▶ [Data for processing]:
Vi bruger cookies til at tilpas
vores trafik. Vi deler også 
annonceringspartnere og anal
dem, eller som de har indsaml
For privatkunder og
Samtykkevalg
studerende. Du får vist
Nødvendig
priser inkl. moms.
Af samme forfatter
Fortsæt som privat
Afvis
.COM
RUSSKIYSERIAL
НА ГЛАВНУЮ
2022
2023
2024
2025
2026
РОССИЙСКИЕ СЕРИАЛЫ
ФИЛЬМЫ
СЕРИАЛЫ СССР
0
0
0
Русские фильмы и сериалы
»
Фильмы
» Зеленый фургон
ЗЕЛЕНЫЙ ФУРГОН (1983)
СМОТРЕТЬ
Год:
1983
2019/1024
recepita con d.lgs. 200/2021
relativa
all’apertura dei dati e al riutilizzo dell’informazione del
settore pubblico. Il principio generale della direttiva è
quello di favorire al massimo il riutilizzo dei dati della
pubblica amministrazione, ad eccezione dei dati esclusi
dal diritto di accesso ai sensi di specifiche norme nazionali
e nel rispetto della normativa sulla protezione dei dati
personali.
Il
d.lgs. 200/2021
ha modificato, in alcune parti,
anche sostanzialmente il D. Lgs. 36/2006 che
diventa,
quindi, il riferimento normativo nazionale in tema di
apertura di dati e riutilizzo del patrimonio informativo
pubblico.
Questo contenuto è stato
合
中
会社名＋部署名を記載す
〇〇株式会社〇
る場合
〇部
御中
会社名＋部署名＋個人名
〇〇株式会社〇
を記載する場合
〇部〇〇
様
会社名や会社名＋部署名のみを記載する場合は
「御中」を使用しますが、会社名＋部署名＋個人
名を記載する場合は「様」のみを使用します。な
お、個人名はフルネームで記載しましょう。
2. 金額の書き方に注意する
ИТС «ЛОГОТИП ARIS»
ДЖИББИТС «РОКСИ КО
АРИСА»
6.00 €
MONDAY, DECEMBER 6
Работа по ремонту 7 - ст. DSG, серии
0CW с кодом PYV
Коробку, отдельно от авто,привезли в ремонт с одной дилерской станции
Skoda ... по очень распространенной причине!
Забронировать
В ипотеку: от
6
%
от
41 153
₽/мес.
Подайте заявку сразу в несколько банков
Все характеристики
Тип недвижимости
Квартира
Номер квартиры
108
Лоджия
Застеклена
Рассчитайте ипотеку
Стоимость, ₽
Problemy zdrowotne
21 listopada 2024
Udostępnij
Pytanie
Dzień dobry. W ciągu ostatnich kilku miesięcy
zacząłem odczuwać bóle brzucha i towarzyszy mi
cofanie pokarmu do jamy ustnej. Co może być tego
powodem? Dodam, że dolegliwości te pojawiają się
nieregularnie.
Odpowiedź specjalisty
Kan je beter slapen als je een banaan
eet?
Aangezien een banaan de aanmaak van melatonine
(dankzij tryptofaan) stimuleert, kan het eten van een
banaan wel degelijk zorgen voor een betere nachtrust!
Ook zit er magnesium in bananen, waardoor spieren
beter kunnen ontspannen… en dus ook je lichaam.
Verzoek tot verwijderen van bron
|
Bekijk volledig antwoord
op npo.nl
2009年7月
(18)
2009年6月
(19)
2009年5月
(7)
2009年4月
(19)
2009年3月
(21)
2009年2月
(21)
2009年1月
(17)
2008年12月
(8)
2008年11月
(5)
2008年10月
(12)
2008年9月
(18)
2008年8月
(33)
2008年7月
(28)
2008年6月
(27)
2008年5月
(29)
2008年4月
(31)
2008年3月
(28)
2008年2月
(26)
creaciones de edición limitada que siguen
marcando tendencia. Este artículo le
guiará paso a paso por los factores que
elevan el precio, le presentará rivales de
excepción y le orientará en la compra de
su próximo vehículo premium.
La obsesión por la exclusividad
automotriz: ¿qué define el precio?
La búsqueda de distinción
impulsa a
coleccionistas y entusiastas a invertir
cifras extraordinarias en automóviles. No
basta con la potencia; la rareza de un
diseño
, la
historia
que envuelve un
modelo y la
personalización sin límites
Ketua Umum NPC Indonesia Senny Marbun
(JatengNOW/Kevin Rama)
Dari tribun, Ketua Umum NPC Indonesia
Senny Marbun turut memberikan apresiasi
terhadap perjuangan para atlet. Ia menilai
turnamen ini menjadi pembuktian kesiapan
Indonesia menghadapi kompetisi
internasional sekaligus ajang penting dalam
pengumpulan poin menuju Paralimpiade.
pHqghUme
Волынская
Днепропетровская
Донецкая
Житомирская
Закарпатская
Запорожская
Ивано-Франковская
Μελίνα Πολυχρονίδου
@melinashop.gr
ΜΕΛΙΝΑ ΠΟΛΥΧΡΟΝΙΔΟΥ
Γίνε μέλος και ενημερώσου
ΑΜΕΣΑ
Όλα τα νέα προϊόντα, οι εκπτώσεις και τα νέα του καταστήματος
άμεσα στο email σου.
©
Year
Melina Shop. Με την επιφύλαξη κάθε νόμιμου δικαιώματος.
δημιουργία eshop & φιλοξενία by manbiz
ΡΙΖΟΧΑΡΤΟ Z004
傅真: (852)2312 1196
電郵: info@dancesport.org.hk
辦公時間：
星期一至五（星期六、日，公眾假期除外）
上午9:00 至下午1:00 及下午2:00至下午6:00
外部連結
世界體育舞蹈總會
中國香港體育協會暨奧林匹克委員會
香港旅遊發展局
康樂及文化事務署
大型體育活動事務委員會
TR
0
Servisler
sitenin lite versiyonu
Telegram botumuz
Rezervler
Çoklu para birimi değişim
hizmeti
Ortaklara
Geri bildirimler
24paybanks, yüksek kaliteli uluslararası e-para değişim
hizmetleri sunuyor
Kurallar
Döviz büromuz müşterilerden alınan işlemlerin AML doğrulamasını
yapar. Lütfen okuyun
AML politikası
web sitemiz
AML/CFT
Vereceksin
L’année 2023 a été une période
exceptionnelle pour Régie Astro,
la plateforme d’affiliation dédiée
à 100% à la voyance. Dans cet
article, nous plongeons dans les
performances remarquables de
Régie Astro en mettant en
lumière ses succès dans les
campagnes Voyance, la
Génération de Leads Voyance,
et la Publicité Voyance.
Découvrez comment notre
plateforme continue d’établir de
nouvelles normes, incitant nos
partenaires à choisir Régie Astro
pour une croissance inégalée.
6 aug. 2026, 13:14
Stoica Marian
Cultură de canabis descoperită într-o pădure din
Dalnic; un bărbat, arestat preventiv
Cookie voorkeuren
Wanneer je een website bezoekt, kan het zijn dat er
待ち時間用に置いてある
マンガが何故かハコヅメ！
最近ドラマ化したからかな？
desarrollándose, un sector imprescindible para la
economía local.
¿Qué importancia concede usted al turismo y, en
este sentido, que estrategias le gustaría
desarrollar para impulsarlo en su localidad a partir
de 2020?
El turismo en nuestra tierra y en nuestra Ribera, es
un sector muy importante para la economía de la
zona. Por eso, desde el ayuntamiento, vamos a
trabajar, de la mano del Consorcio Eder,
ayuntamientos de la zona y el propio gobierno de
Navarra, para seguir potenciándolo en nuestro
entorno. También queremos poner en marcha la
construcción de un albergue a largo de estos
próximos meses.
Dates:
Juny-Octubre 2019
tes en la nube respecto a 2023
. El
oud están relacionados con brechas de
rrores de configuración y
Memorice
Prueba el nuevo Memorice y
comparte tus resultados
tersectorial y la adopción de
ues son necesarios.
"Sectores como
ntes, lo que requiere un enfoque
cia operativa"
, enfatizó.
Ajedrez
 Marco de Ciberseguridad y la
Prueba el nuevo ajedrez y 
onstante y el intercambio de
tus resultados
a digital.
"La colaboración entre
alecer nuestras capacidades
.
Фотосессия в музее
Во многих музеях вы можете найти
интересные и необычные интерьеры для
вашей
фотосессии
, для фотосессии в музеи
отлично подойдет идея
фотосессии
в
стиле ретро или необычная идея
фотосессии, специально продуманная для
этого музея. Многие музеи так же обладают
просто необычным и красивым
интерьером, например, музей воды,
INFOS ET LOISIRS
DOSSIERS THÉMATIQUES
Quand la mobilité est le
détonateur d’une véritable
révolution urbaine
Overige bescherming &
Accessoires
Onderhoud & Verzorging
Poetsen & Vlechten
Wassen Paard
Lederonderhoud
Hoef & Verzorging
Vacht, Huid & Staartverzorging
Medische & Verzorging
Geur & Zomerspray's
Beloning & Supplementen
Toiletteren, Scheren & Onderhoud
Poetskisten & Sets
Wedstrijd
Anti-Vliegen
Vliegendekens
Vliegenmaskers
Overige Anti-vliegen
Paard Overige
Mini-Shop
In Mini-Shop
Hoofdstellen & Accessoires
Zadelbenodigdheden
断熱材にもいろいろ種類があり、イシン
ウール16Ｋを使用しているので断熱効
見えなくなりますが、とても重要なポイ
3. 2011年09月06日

▶ [Problem statement]: Show each line of the records above containing "precio".

▶ [Written solution]:
elevan el precio, le presentará rivales de
automotriz: ¿qué define el precio?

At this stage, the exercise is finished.